No the resurrection does not need to begin by a certain 5790, or any other specific date. Eschatological predictions are matters of personal conjecture; not definitive views of Judaism.
In the words of Dr. David Berger:
I am more than a bit disturbed when respected Orthodox organizations disseminate material stating as undeniable fact that the redemption must come
before the year 6,000 in the Jewish calendar. Other messianic dates in the Talmud have passed, and Maimonides—in an explicit effort to discourage messianic calculation and obsession—made a point of emphasizing that even Hazal did not have a tradition regarding these matters (Hilkhot Melakhim 12:2). Many years ago, a friend told me how a classmate of his in a traditionalist yeshiva had told him that if he would be alive in the year 6,000 and the Messiah would not have come, he would throw his tefillin on the ground and stomp on them. It is worth reemphasizing the prophet’s declaration: “For My thoughts are not your thoughts, nor are My ways your ways, declares the Lord.
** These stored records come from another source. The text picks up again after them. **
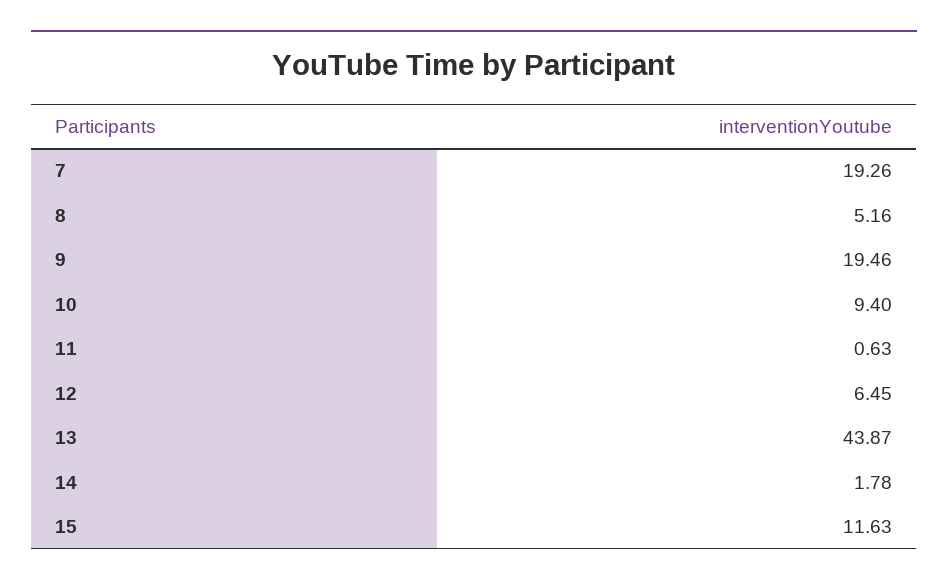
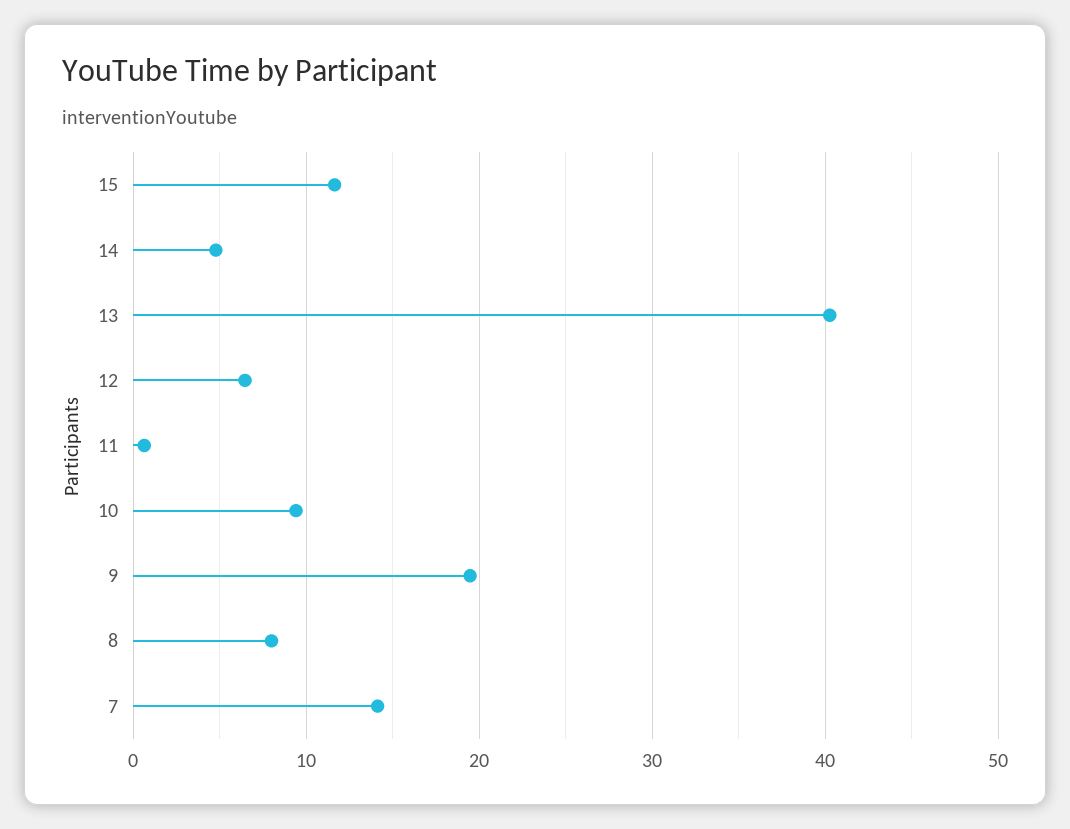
  {
-   "7": 19.26,
+   "7": 14,
-   "8": 5.16,
+   "8": 8,
    "9": 19.46,
    "10": 9.4,
    "11": 0.63,
    "12": 6.45,
-   "13": 43.87,
+   "13": 40,
-   "14": 1.78,
+   "14": 5,
    "15": 11.63
  }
But as the heavens are high above the earth, so are My ways high above your ways, and my thoughts above your thoughts” (Isaiah 55:8-9). [i]
This would apply to the 6000 year mark from which they are counting back the years for the resurrection of the dead, in addition to the point at which the resurrection itself would begin.
[I]Tradition: A Journal of Orthodox Jewish Thought Vol 39 No. 2, p 77, note 2.